Буря
Шрифт:
Лансье едва дождался Мадо. Он видел, как страдает Марселина, и терял голову — чувствовал, что не может ей помочь, приписывал это своей мужской неловкости. Со слезами в голосе он сказал Мадо:
— Маме очень плохо. Тише, она, кажется, задремала. Было ужасно… Доктор Морило сказал, что это — нервы, но, может быть, он хотел меня успокоить?..
Марселина не спала, она постаралась улыбнуться дочери. Припадок прошел. Она теперь думала, почему ей было так страшно? Неужели она боится смерти? Нет… Тяжело оставить живых. Морис — беспомощный, как ребенок, его может каждый обмануть, обидеть, толкнуть на самое страшное. Луи на фронте. А Мадо свихнулась, не находит себе места. Она любила мужа, нянчилась с детьми, жизнь вложила в семью, и вот все готово разлететься…

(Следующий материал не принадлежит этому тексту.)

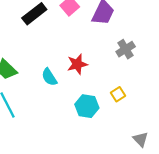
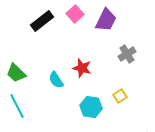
red star: (77, 64) -> (82, 68), turned 30

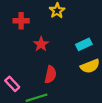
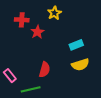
red star: (41, 44) -> (37, 32), moved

Под утро Лансье решил отдохнуть — Марселина
— Я так перепугался. Ведь мама попросила позвать священника.
Мадо сидела у кровати матери. Какое счастье верить! Можно позвать священника, и сразу станет легче… Сергей сказал. «Нужно верить». Конечно, он верит в другое… И Миле верит. Это очень много — верить, это больше, чем знать, это — знать, и еще что-то… Если не верить, страшно… А Луи?.. Не знаю, верит ли он во что-нибудь. Он очень суеверный, скажет слово — и схватится за дерево, не сядет тринадцатым за стол. Может быть, потому, что летчик?.. Он смелый, но пишет грустные письма. Они не знают, зачем эта война… Если Сергей в Финляндии, он знает… Он не боится смерти. И мама не боится… Но ведь они такие разные. Я что-то путаю…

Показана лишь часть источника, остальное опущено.